Unlike most other urban areas with coffee shops, nearly everyone who goes to cafes in New York is fabulous—they are either fabulous themselves, or else they do something fabulous at work. I have seen celebrities at Think Cafe by NYU and at Doma in the West Village. I have seen Vampire Weekend at my Brooklyn coffee outpost. I love that people always get dressed up and wear their hottest clothes to study in cafes. Because you never know if the person behind you is an agent at Wilhelmina Models, a talent scout, an editor at Vogue, a celebrity in disguise, etc.

But the sad thing about New York café culture is that it can be really difficult to find one in the first place. Sure, there are dozens of them, but don’t even bother going because you’ll never find a seat. Ever! Only in New York are the coffee shops so fabulous that you can’t even get in, unless you know somebody.

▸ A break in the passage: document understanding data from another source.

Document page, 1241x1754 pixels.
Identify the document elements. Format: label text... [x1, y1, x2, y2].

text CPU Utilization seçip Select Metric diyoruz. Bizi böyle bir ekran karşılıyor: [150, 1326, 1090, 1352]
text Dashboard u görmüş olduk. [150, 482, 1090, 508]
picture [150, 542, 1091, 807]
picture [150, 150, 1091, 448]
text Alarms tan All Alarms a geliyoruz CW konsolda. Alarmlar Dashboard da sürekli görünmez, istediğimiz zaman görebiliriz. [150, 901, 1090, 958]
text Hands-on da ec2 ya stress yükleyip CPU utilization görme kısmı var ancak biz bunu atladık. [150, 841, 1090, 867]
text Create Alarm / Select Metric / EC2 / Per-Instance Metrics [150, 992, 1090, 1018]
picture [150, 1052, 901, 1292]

My worst nightmare is getting revved up to go to coffee shop X, arrive, no place to sit. Pissed off, hover around like a vulture; pounce on the first available spot. Hey this is New York—you snooze you lose. If that doesn’t work, I bounce around from place to place trying to find something. Ooh! This café is open, but the Wifi is “down,” which is why nobody is there. There’s one right over here—but they don’t have outlets or Wifi or food or a public bathroom. But it’s still packed. Roll my eyes. Totally over it.  
The lack of café space is a problem because New York has such a huge student population—Columbia, NYU, Parsons, F.I.T., The New School, Juilliard, CUNY, Fordham, Hofstra, Yeshiva, Pratt, etc.—but there is next to no place for these students to work! It’s partially because New York real estate is way too expensive.

I mean, coffee shops give us so much—free Wifi and free electricity to power our very expensive MacBook Pros. But greedy customers often only buy a cup of Joe every three hours, a value of, like, $3. Wow.

When I was an undergrad in Ann Arbor, the ultimate college town, there were about 30 million coffee shops to chose from. Espresso Royale! Sweetwaters! Café Ambrosia! Starbucks! The Union! I never had to hover over a table, and I never had a problem finding a place to work. My favorite spot was this North African joint that stayed open till three a.m. called Rendez Vous. I practically lived there. I so had the hots for one of the baristas, a North African dude. He was bananas hot. If eyeing a smoking hot dude isn’t motivation enough to get up and go work, I don’t know what is!

You might think that New York would have more coffee shops than it does, especially since coffee joints, just like art galleries and boutiques, are the very first signs of gentrification. Any newly hip neighborhood, whether in New York, Philadelphia or Baltimore, will talk up their bohemian character by saying, “Hey look, we’ve got these cafes and weird expensive boutiques! So see, white people, it’s safe to live here now!” Coffee shops are one of the things that pour freshly graduated youngsters into dilapidated neighborhoods. Better a café on the corner than a check cashing joint, cause that’s when you know you’re in the ghetto!

Discussion
  • This isn't an original thought, but Madison Moore doesn't even get into the stifling effect the proliferation of Starbucks in Manhattan has had. Who even heard the word "barista" 10 years ago. I miss the old coffee shops--like Socrates on Hudson St.--that have been squeezed out by the new, trendier places.